POJ1160 【Post Office】

POJ1160 【Post Office】

Description

There is a straight highway with villages alongside the highway. The highway is represented as an integer axis, and the position of each village is identified with a single integer coordinate. There are no two villages in the same position. The distance between two positions is the absolute value of the difference of their integer coordinates.

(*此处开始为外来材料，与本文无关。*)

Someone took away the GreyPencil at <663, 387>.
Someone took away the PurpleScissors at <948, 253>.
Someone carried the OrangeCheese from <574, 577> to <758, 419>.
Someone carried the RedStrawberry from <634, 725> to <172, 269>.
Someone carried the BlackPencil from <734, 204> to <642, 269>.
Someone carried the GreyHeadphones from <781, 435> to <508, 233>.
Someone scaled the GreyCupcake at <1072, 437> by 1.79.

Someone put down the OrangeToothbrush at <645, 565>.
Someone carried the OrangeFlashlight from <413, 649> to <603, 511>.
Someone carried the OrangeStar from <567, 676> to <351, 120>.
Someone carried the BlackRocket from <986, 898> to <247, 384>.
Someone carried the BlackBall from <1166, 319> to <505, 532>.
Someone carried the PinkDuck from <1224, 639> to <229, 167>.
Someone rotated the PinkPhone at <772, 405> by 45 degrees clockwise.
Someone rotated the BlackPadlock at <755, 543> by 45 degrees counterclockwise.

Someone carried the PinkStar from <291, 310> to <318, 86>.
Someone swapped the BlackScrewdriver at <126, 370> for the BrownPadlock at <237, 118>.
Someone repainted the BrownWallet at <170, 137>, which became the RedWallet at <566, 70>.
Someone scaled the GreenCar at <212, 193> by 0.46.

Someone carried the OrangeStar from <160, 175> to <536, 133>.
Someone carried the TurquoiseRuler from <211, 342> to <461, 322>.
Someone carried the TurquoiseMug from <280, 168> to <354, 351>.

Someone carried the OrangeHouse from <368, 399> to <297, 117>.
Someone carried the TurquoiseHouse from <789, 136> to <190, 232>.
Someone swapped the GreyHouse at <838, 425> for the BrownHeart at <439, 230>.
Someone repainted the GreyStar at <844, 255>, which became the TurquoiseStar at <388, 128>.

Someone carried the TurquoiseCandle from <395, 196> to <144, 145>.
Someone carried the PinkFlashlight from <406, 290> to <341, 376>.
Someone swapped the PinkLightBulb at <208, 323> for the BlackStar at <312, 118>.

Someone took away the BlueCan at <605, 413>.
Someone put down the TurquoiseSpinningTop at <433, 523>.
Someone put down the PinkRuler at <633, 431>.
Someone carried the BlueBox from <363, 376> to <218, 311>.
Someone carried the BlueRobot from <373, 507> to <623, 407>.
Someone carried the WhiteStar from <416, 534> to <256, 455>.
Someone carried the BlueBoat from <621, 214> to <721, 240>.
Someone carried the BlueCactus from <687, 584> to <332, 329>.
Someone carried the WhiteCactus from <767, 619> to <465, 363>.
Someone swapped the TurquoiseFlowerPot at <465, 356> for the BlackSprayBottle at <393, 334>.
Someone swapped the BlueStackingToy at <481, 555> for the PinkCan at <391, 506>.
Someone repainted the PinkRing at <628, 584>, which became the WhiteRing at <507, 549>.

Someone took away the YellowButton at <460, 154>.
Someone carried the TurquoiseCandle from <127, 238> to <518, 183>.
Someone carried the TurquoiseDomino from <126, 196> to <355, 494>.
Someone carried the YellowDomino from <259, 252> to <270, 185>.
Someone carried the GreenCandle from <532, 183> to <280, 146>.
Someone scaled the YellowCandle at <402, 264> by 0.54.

Post offices will be built in some, but not necessarily all of the villages. A village and the post office in it have the same position. For building the post offices, their positions should be chosen so that the total sum of all distances between each village and its nearest post office is minimum.

You are to write a program which, given the positions of the villages and the number of post offices, computes the least possible sum of all distances between each village and its nearest post office.

Input

Your program is to read from standard input. The first line contains two integers: the first is the number of villages V, 1 <= V <= 300, and the second is the number of post offices P, 1 <= P <= 30, P <= V. The second line contains V integers in increasing order. These V integers are the positions of the villages. For each position X it holds that 1 <= X <= 10000.

Output

The first line contains one integer S, which is the sum of all distances between each village and its nearest post office.

Sample Input

10 5

1 2 3 6 7 9 11 22 44 50

Sample Output

9

Source

IOI 2000

Solution:

DP

状态：f[i][j]:前i个村庄，放j个邮局的最小sum值

输出：f
[M]

转移方程：f[i][j]=min{f[k][j-1]+sum[k+1][i]}

解释一下：很显然前i个村庄的状态是由之前的状态转移而来的，但我们又不确定邮局的位置以及有无，就需要枚举前k个村庄的状态（其中1<=k<=i），并且前k个村庄一定有j-1个邮局，再加上从k+1~i中建一个邮局的最小sum值

sum[i][j]：表示从i->j中建一个邮局的最小sum值。

如果i->j中只有一个邮局而无别的村庄很显然最小值为pos[j]-pos[i]；类比而来如果中间存在两个村庄，我们就要在这两个村庄中建造，这样无限的推理下去，最后会到一个标记中间值建造邮局。

sum[i][j]=sum[i][j-1]+pos[j]-pos[(i+j)/2];

注意：

f[i][1]=sum[1][i];

每次f[i]][j]的初值要附成INF

j在i前枚举,且j>=2

Code：

#include <stdio.h>
#include <string.h>
#define MAXN 500
#define INF 999999
int n,m;
int a[MAXN],sum[MAXN][MAXN],f[MAXN][MAXN];
int min(int a,int b){return a<b?a:b;}
int main()
{
scanf("%d %d",&n,&m);
for(int i=1;i<=n;i++)
{
scanf("%d",&a[i]);
}
for(int i=1;i<n;i++)
{
for(int j=i+1;j<=n;j++)
{
sum[i][j]=sum[i][j-1]+a[j]-a[(i+j)/2];
}
}
for(int i=1;i<=n;i++)
{
f[i][1]=sum[1][i];
}
for(int j=2;j<=m;j++)
{
for(int i=j+1;i<=n;i++)
{
f[i][j]=INF;
for(int k=1;k<i;k++)
{
f[i][j]=min(f[i][j],f[k][j-1]+sum[k+1][i]);
}
}
}
printf("%d\n",f[n][m]);
return 0;
}